On July 1, 1983, a window washer suffered fatal injuries when the suspended scaffolding from which he was working collapsed. The victim's nylon safety line also broke allowing him to fall 34 stories to his death.
The County Coroner requested N10SH technical assistance to determine information on factors involved with the accident. Two Division of Safety Research personnel, a safety specialist and a safety engineer, visited the employer to interview witnesses and obtain comparison data from suitable co-workers.
A debriefing session was held with the vice president of the small firm. During this meeting, information was obtained on the company's overall safety and health program. The vice president was responsible for safety at the incident site and was the supervisor in charge of the window washing activities. Since the employer did not own the scaffold involved in the accident, NIOSH personnel were not afforded the opportunity to visually inspect it. Our interview with a control subject was conducted the following day.
SYNOPSIS OF EVENTS
The employer engaged in a maintenance contract to clean windows and began work October 1, 1982. The employer had four employees on the worksite and utilized the scaffolding system permanently installed on the building. During the course of the work, the employer had numerous problems with the scaffold. Such things as the overspeed sensor falling off, wire rope not reeving evenly on drum causing rope to kink and scaffold to jump, swing length connector pins binding and not operating properly, scaffold rollers out of alignment, hoist motor rubbing against scaffold framing, and overspeed brake tilt switch breaking are examples of the problems. The employer notified the scaffold owner and manufacturer of these problems. The manufacturer performed all maintenance repairs to the scaffold; however, the wire cable was not replaced. The kinks were straightened as well as possible.

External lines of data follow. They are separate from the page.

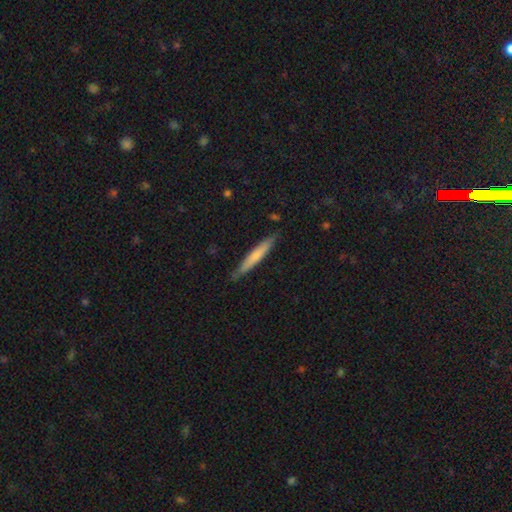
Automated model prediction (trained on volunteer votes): A smooth galaxy with no disk features (63%) that is cigar-shaped (95%).

Vote fractions:
- Smooth or featured? smooth: 63% / featured or disk: 31% / star or artifact: 5%
- How rounded? cigar-shaped: 95% / in between: 4% / round: 1%
- Merging? none: 84% / minor disturbance: 13% / major disturbance: 2% / merger: 1%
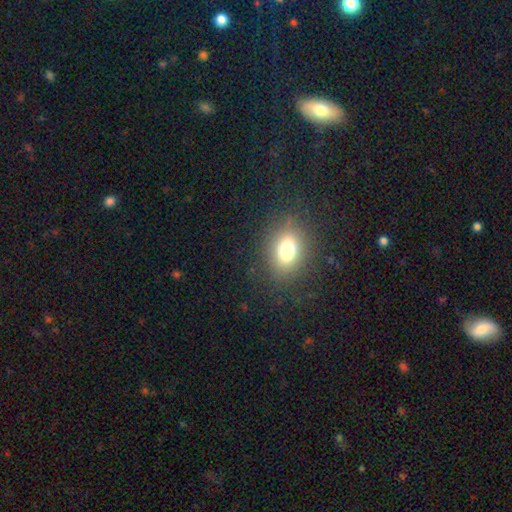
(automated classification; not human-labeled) Smooth or featured? Predicted: smooth (p=0.68). How rounded? Predicted: in between (p=0.68). Merging? Predicted: none (p=0.89).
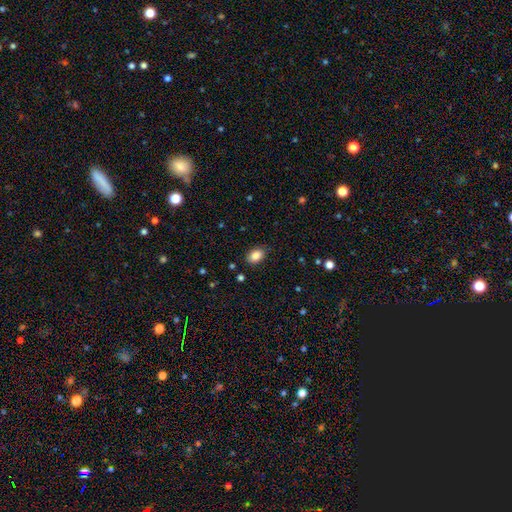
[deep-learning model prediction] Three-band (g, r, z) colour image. It shows a smooth galaxy with no disk features (87%) that is in between round and cigar-shaped (85%). Merging: none (84%).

A week prior to the incident, the employer experienced another problem with the scaffold. The scaffold would continue to travel downward when the hoist motor switch was released to stop the scaffold movement. The manufacturer performed maintenance on the scaffold, adjusting the overspeed brake and testing it several times. The brake did not bold properly; thus, requiring more adjustment until the brake would hold. The servicemen also noticed that the motor contact breakers were out of adjustment and reset them. The scaffold purportedly worked fine until the incident.
On the day of the incident, the work began at 6:00 a.m.; the two-man crew mounted the scaffold and began washing windows. Twenty minutes prior to the incident, the supervisor was in contact with the workers and everything appeared to be normal. At approximately 7:30 a.m. the scaffold collapsed. One supporting cable broke and the remaining part of the scaffold fell from the 34th floor and came to rest at the 5th floor. The failure left one workman dangling on an independent safety line. The other employee's lanyard broke during the sequence of events allowing him to fall 34 stories to his death.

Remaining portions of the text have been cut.